Dani Heisler, who manages the Wisconsin program, describes the essence of local groups as “social glue” that has developed as farmers renew each watershed. Such mutuality among farmers used to be widespread but has diminished.
Many years ago, I rounded a corner on my tractor in front of Mac’s Filing Station and a hen bounced out of my hay baler, squawking as if the sky were falling. The old men on the loafer’s bench in front of Mac’s had a story to tell. Everywhere I went for weeks, someone would come up and ask with a chuckle, “Hal, have you found your chicken yet?” The old hen had been setting a next of eggs in the baler, which had been parked in a barn for the winter.
We were a community. When I applied for my annual operating loan, my local banker paid scant attention to the forms I had filled out but instead asked about my kids. Now Mac’s filling station and its loafers’ bench are gone. So is the wood stove at the machinery dealer, around which we’d swap stories in the winter. Hundreds of farms have been replaced by a few dozen. The bank was bought out.
I could give a eulogy at Henry County’s funeral, a remembrance of neighbors working together. A eulogy is usually sad, and I have long been sad, but now I see how this eulogy could give way to vision.

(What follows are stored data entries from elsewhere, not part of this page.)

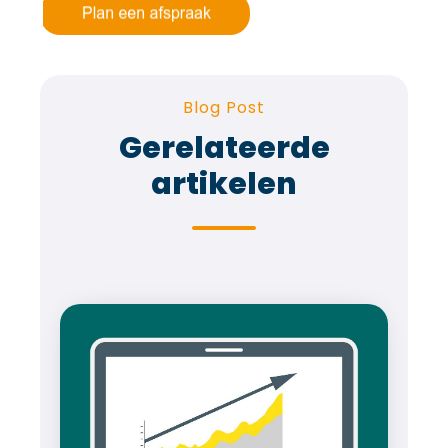
Blog Post
Gerelateerde
artikelen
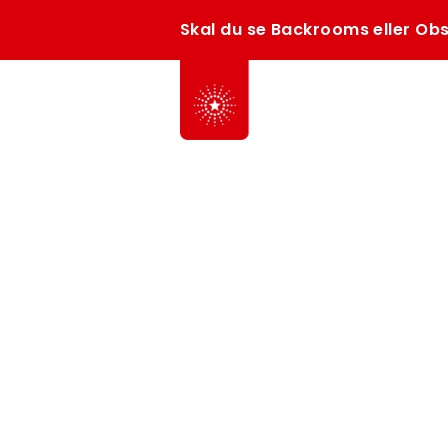
Skal du se Backrooms eller Obs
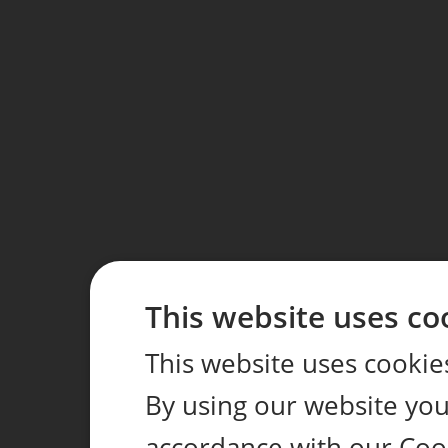
This website uses co
This website uses cookie
By using our website you 
accordance with our Coo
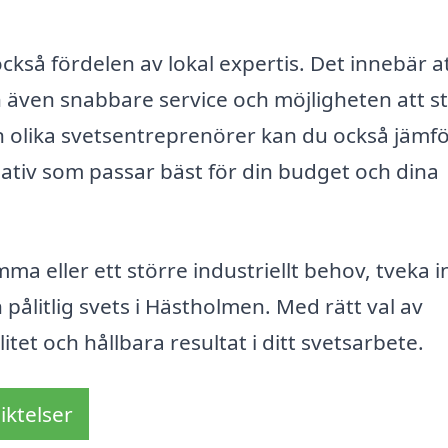
också fördelen av lokal expertis. Det innebär a
an även snabbare service och möjligheten att s
ån olika svetsentreprenörer kan du också jämf
ernativ som passar bäst för din budget och dina
ma eller ett större industriellt behov, tveka i
 pålitlig svets i Hästholmen. Med rätt val av
tet och hållbara resultat i ditt svetsarbete.
iktelser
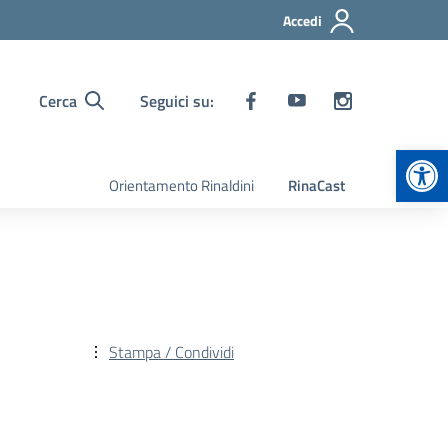
Accedi
Cerca
Seguici su:
Apr
Orientamento Rinaldini
RinaCast
Stampa / Condividi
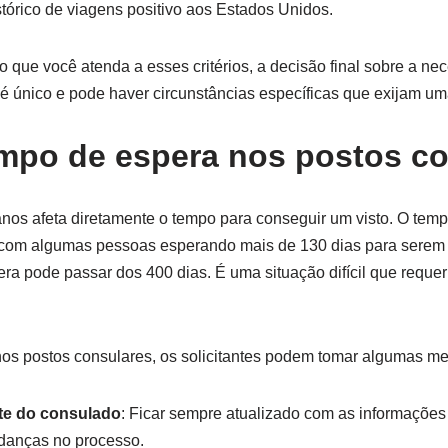
tórico de viagens positivo aos Estados Unidos.
que você atenda a esses critérios, a decisão final sobre a nec
 único e pode haver circunstâncias específicas que exijam uma
mpo de espera nos postos co
anos afeta diretamente o tempo para conseguir um visto. O tem
, com algumas pessoas esperando mais de 130 dias para serem
a pode passar dos 400 dias. É uma situação difícil que requer
nos postos consulares, os solicitantes podem tomar algumas me
ite do consulado
: Ficar sempre atualizado com as informações
udanças no processo.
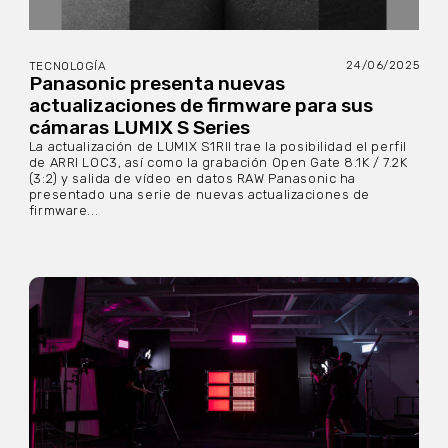
24/06/2025
TECNOLOGÍA
Panasonic presenta nuevas
actualizaciones de firmware para sus
cámaras LUMIX S Series
La actualización de LUMIX S1RII trae la posibilidad el perfil
de ARRI LOC3, así como la grabación Open Gate 8.1K / 7.2K
(3:2) y salida de vídeo en datos RAW Panasonic ha
presentado una serie de nuevas actualizaciones de
firmware...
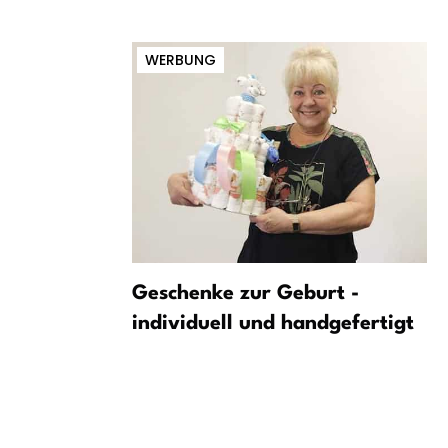
WERBUNG
Schlag
Geschenke zur Geburt -
individuell und handgefertigt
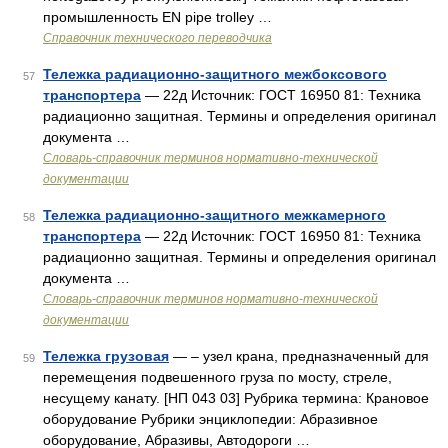
промышленность EN pipe trolley …
Справочник технического переводчика
Тележка радиационно-защитного межбоксового
57
транспортера
— 22д Источник: ГОСТ 16950 81: Техника
радиационно защитная. Термины и определения оригинал
документа …
Словарь-справочник терминов нормативно-технической
документации
Тележка радиационно-защитного межкамерного
58
транспортера
— 22д Источник: ГОСТ 16950 81: Техника
радиационно защитная. Термины и определения оригинал
документа …
Словарь-справочник терминов нормативно-технической
документации
Тележка грузовая
— – узел крана, предназначенный для
59
перемещения подвешенного груза по мосту, стреле,
несущему канату. [НП 043 03] Рубрика термина: Крановое
оборудование Рубрики энциклопедии: Абразивное
оборудование, Абразивы, Автодороги …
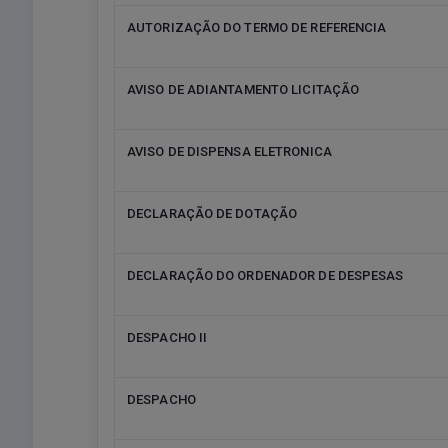
AUTORIZAÇÃO DO TERMO DE REFERENCIA
AVISO DE ADIANTAMENTO LICITAÇÃO
AVISO DE DISPENSA ELETRONICA
DECLARAÇÃO DE DOTAÇÃO
DECLARAÇÃO DO ORDENADOR DE DESPESAS
DESPACHO II
DESPACHO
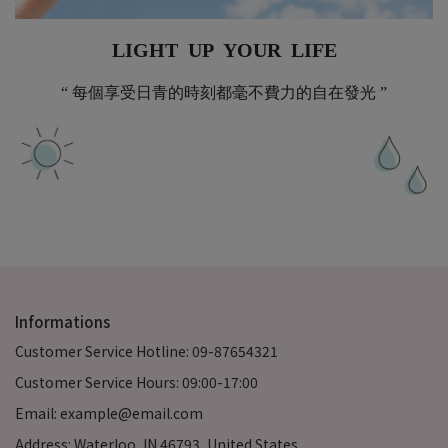
LIGHT UP YOUR LIFE
“ 每個享受日青的時刻都毫不費力的自在發光 ”
Informations
Customer Service Hotline: 09-87654321
Customer Service Hours: 09:00-17:00
Email: example@email.com
Address: Waterloo, IN 46793, United States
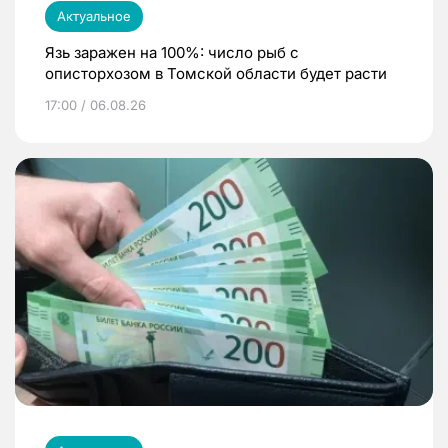
Актуальное
Язь заражен на 100%: число рыб с
описторхозом в Томской области будет расти
17:00 / 06.08.26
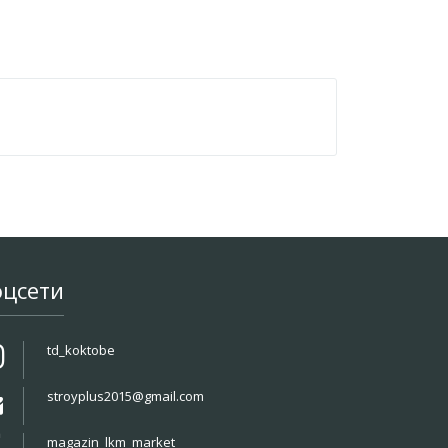
оцсети
td_koktobe
stroyplus2015@gmail.com
magazin_lkm_market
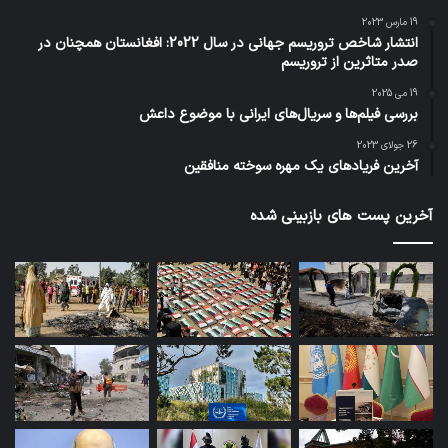
19 مارس 2023
انتشار شاخص تروریسم جهانی در سال 2022: افغانستان همچنان در
صدر متاثرین از تروریسم
19 می 2025
بررسی فیلم‌ها و سریال‌های ایرانی با موضوع داعش
26 جولای 2023
آخرین فریادهای یک مهره سوخته منافقین
آخرین پست های بازبینی شده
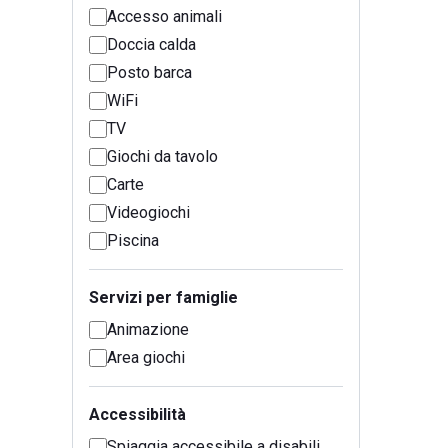
Accesso animali
Doccia calda
Posto barca
WiFi
TV
Giochi da tavolo
Carte
Videogiochi
Piscina
Servizi per famiglie
Animazione
Area giochi
Accessibilità
Spiaggia accessibile a disabili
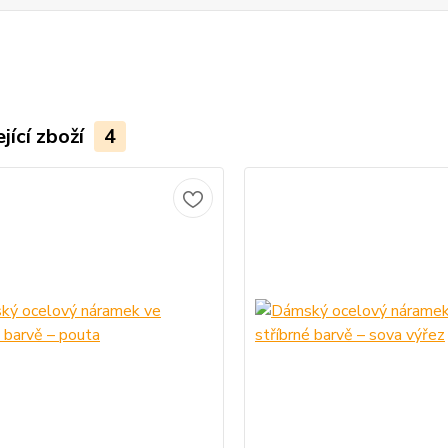
jící zboží
4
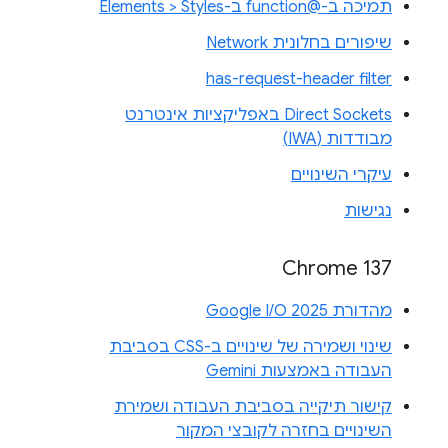
תמיכה ב-@function ב-Elements > Styles
שיפורים בחלונית Network
has-request-header filter
Direct Sockets באפליקציות אינטרנט
מבודדות (IWA)
עיקרי השינויים
נגישות
Chrome 137
מהדורת Google I/O 2025
שינוי ושמירה של שינויים ב-CSS בסביבת
העבודה באמצעות Gemini
קישור תיקייה בסביבת העבודה ושמירת
השינויים בחזרה לקובצי המקור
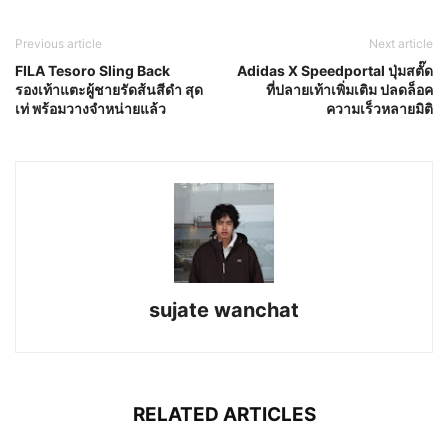
Previous article
Next article
FILA Tesoro Sling Back
Adidas X Speedportal ปุ่มสตั๊ด
รองเท้าแตะผู้ชายรัดส้นสีดำ สุด
ที่ปลายเท้าเพิ่มเติม ปลดล็อค
เท่ พร้อมวางจำหน่ายแล้ว
ความเร็วหลายมิติ
sujate wanchat
RELATED ARTICLES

Wendell Berry and his extended family were neighbors and friends of mine in Kentucky. Many of Wendell’s books can be read as eulogies, but their power is in their sense of possibility. I quote the following from Wendell’s 2012 Jefferson Lecture for the National Endowment for the Humanities:
“For humans to have a responsible relationship to the world, they must imagine their places in it. …As imagination enables sympathy, sympathy enables affection. And it is in affection that we find the possibility of a neighborly, kind, and conserving economy. … Of the land-community much has been consumed, much has been wasted, almost nothing has flourished.
…But this has not been inevitable. We do not have to live as if we are alone.”
A second green revolution based on soil health is emerging. Change in farming practices is slow because the risks are high. The process is not overnight. Dani Heisler and the Wisconsin farmers in watershed groups are taking one step at a time, not only innovating on the land but also creating a “social glue” among one another. They learn as they solve problems, supported by trusted advisors and modest financial support, and they’re doing this together in each local area.
A new institutional infrastructure underpins the transition, including state support and a recent investment from Nestle/Purina. These initiatives require money and elbow grease.